A Lesson in Hope from My Refugee Guest


As we sat down for our meal, Ali* asked if he could take a picture. “I want to remember this time together,” he explained.

Let me back up. We had invited our friend, Hajir*, a refugee from Afghanistan to come over for dinner at our home. Hajir lived with us in Vienna, Austria for a couple of weeks in the summer of 2015. He was going through a challenging time and needed the extra support of a safe home in which to live for a while. Little did we know what joy he would bring into our lives. We loved our evening prayer times and felt honored to learn about his story and journey to Austria.

Hajir was granted asylum in Vienna before the crush of refugees in Europe last fall. In Austria alone, the number of refugees seeking asylum in 2015 tripled the previous year’s applicants. Many refugees are fleeing war and persecution, but they face a tremendous challenge in finding safe passage to a better place. There is plenty of discrimination and hardship to be found in their search for a peaceful life.

The day of our dinner, Hajir asked if he could bring a friend. Of course, I always cook too much food anyway. I just want to be like my niece’s Italian mother, whose motto is “FEED ALL OF THE PEOPLE ALL OF THE FOOD ALL OF THE TIME.” There was plenty to share.

Hajir guided Ali to the family room. Ali is blind and works as an interpreter. Both men grew up in Muslim families, but are now both following Jesus because of the kindness of Christians they encountered upon arrival in Europe. It has been beautiful to see European Christians reach out with love and help to newcomers.

Many churches are experiencing revitalization by the new believers from Muslim backgrounds who have joined their fellowships. After listening to moving testimonies, I’ve witnessed baptisms of Iranians and Afghanis to the jubilant cheers of Austrian believers. Last fall I attended a full day workshop on how churches in Vienna can minister to refugees. Registrations were closed at 200 participants, because the room could not hold any more. The director of a refugee ministry center near the largest refugee processing center in Vienna told me that she was astonished. “We’ve been working with refugees for over 20 years and have never seen such a response to the need.” God is using the church to display His love and grace to Muslims who are now next-door neighbors.

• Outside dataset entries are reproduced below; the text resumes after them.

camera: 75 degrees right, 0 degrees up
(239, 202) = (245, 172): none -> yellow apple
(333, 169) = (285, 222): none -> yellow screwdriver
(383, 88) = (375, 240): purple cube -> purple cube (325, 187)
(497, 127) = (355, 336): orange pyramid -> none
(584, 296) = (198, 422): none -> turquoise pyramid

I don’t know the details of Ali’s blindness, but when he explained why he wanted a picture, I was amazed.

“I hope to see someday, so I am taking pictures of all the places I visit so I will be able to see them then.”

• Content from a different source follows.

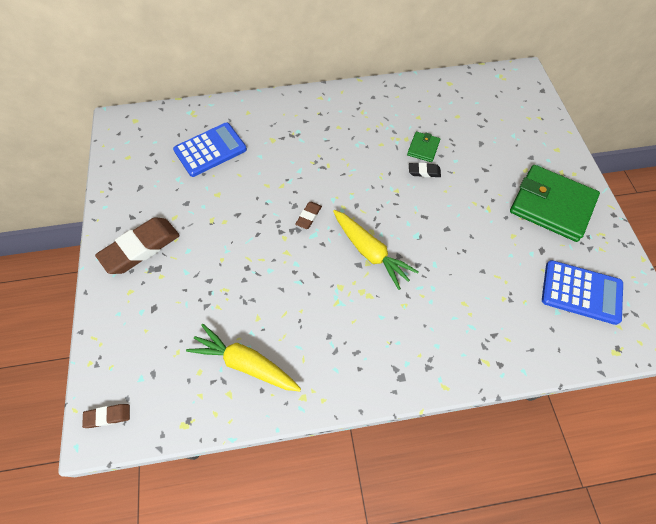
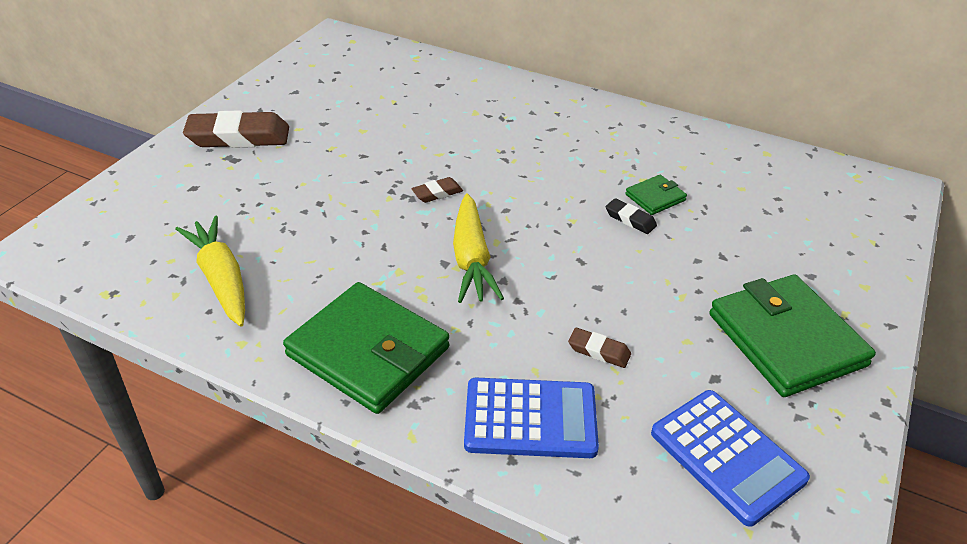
camera: 35 degrees right, 20 degrees down
(108, 416) = (54, 246): brown eraser -> brown eraser (599, 351)
(210, 150) = (398, 93): blue calculator -> blue calculator (530, 419)
(375, 352) = (368, 352): none -> green wallet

Ali was taking action on future belief. His hope compelled him to do something now.

These two questions are still ringing in my head: For what am I hoping? And, What am I doing about it?

I am hoping for a space where believers are freely in relationship with people who are not like them. The church must not be a club that is separate from the world. We must engage the world, be in relationship with people who do not think like us, who did not grow up like us, who do not share our history. We must grow in our confidence of who we are as believers, of our identity as God’s image bearers, in order to have the freedom to engage in conversation with Muslims, outsiders, and the “other.”

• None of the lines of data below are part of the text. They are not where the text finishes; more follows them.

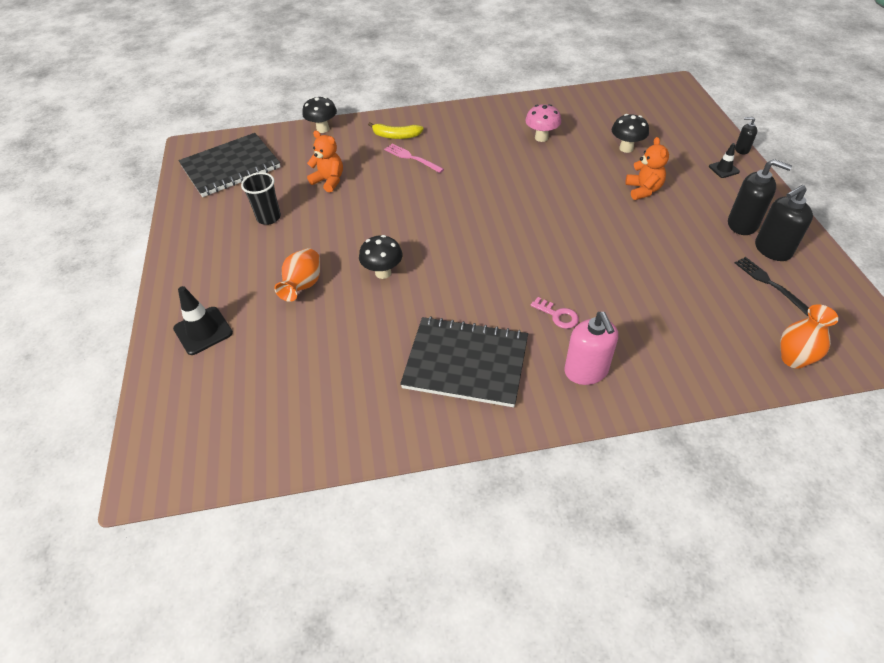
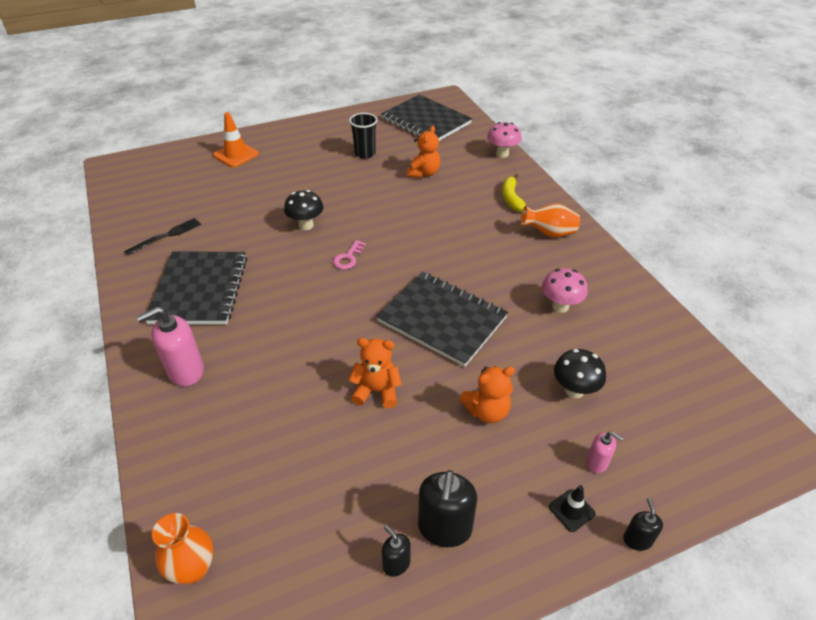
camera: 75 degrees right, 5 degrees down
(203, 331) = (236, 155): black traffic cone -> orange traffic cone
(303, 285) = (286, 187): orange vase -> orange vase (549, 233)
(323, 129) = (502, 154): black mushroom -> pink mushroom
(411, 158) = (478, 214): pink fork -> none
(545, 198) = (442, 320): none -> black notebook
(558, 315) = (258, 345): pink key -> pink key (348, 258)
(620, 243) = (376, 391): none -> orange teddy bear
(687, 152) = (597, 462): none -> pink soap dispenser
(770, 284) = (325, 553): black fork -> black fork (166, 236)
(772, 249) = (396, 563): black soap dispenser -> black soap dispenser, size x0.53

I urge you to get to know an immigrant in your community. Immigrants are people. Don’t underestimate the power of hospitality and friendship. Being in relationship with an immigrant will erase the generalizations thrown around, and just may even inspire you to hope.

Image attribution: linephoto / Thinkstock

*names have been changed


Dina Horne, ordained Wesleyan pastor, is the Global Partners Austria Mission Director. The team’s focus is reaching out to immigrants and refugees. Dina is married to Dave, whose role as Global Partners Europe Area Director brought them to Europe at the end of 2012 to begin a new life and ministry focus. Her recent Google searches include Habsburg ancestry, the nearest coffeehouse and a free knitting pattern.